• Passage provided:
········
Tuesday, October 26, 2021

Doors and Windows through Time and Space

 

Re-imagining, designing, constructing and painting a 15th century triptych in the manner of the Master of the Saint Ursula Legend.


"....It is another world entirely, and it is enclosed within this one, with a peculiar geography I can only describe as infundibular. " He paused for effect. 'I mean by this that the other world is composed of a series of concentric rings, which as one penetrates deeper into the other world, grows larger. The further you go, the bigger it gets. Each perimeter of this series of concentricities encloses a larger world within, until, at the center point, it is infinite. Or at least very very large".................

John Crowley 'Little,Big' Edgewood page 48

Finding, researching and assembling the elements of the ‘collage’.

The word ‘collage’ or ‘assemblage’ of existing fragmentary ‘found’ elements into a new configuration or whole is an accurate description of an aspect of the creative process involved in copying, following or working in the style of the Master of the St Ursula legend. Working in the workshop or circle of the artist implies a contemporary context in or near the atelier of the master, whilst following, copying or working after the style of the painter at a later date has a long history in the production and re-production of works of art, with many great masters themselves, like Rubens, producing copies or versions of works by earlier masters like Titian.

Rubens’ attitude towards reproducing an image was very different to the way we have come to view copies of Old Master paintings today. It was the Romans who first replicated artworks, copying Greek sculptures, and repetition was considered the best way of learning throughout the medieval period. During the Renaissance, the cult of the artist’s identity grew so that copying a work was as much an education as a means of honouring the master.

https://www.sothebys.com/en/articles/a-brief-history-of-old-master-copies

Even the idea of faking or forging the work of venerated earlier artistic style has been a practice since the Renaissance with artists as venerated as Michelangelo, early in their careers, establishing their technical and artistic credentials through creating works convincingly in the style of antique Roman sculpture passed off as genuine to admiring collectors. His celebrated statues of the sleeping Eros and Bacchus are cases in point. 

 “He also copied drawings of the Old Masters so perfectly that his copies could not be distinguished from the originals, since he smoked and tinted the paper to give it an appearance of age. He was often able to keep the originals and return his copies in their place.”
········
• Activity 1: Please copy the records word for word, starting with the line containing "Базисно-индексный метод —" and continuing through the end of the records, and leave the pictures out.
The records below have no connection to the text on copying Old Master paintings.
········
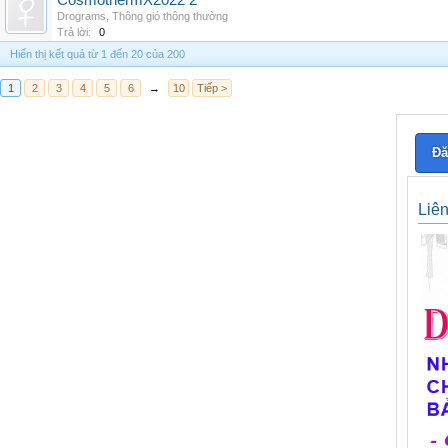
CosmothermX2022 2
Drograms
,
Thông gió thông thường
Trả lời:
0
Hiển thị kết quả từ 1 đến 20 của 200
1
2
3
4
5
6
→
10
Tiếp >
Đă
Liê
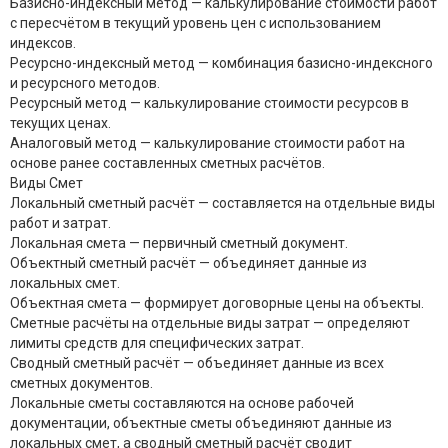
Базисно-индексный метод — калькулирование стоимости работ
с пересчётом в текущий уровень цен с использованием
индексов.
Ресурсно-индексный метод — комбинация базисно-индексного
и ресурсного методов.
Ресурсный метод — калькулирование стоимости ресурсов в
текущих ценах.
Аналоговый метод — калькулирование стоимости работ на
основе ранее составленных сметных расчётов.
Виды Смет
Локальный сметный расчёт — составляется на отдельные виды
работ и затрат.
Локальная смета — первичный сметный документ.
Объектный сметный расчёт — объединяет данные из
локальных смет.
Объектная смета — формирует договорные цены на объекты.
Сметные расчёты на отдельные виды затрат — определяют
лимиты средств для специфических затрат.
Сводный сметный расчёт — объединяет данные из всех
сметных документов.
Локальные сметы составляются на основе рабочей
документации, объектные сметы объединяют данные из
локальных смет, а сводный сметный расчёт сводит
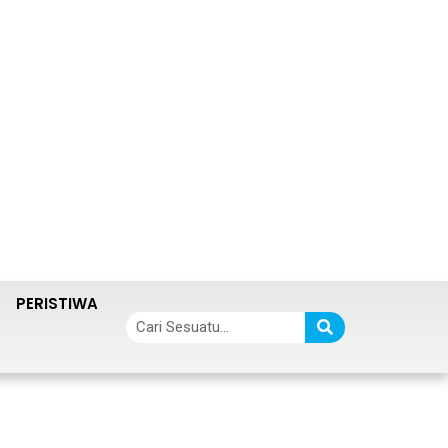
PERISTIWA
········
• Activity 2: In the text on copying Old Master paintings, which earlier master's works did Rubens produce copies or versions of?

• Exercise output 1:
Базисно-индексный метод — калькулирование стоимости работ
с пересчётом в текущий уровень цен с использованием
индексов.
Ресурсно-индексный метод — комбинация базисно-индексного
и ресурсного методов.
Ресурсный метод — калькулирование стоимости ресурсов в
текущих ценах.
Аналоговый метод — калькулирование стоимости работ на
основе ранее составленных сметных расчётов.
Виды Смет
Локальный сметный расчёт — составляется на отдельные виды
работ и затрат.
Локальная смета — первичный сметный документ.
Объектный сметный расчёт — объединяет данные из
локальных смет.
Объектная смета — формирует договорные цены на объекты.
Сметные расчёты на отдельные виды затрат — определяют
лимиты средств для специфических затрат.
Сводный сметный расчёт — объединяет данные из всех
сметных документов.
Локальные сметы составляются на основе рабочей
документации, объектные сметы объединяют данные из
локальных смет, а сводный сметный расчёт сводит
PERISTIWA

• Exercise output 2: Titian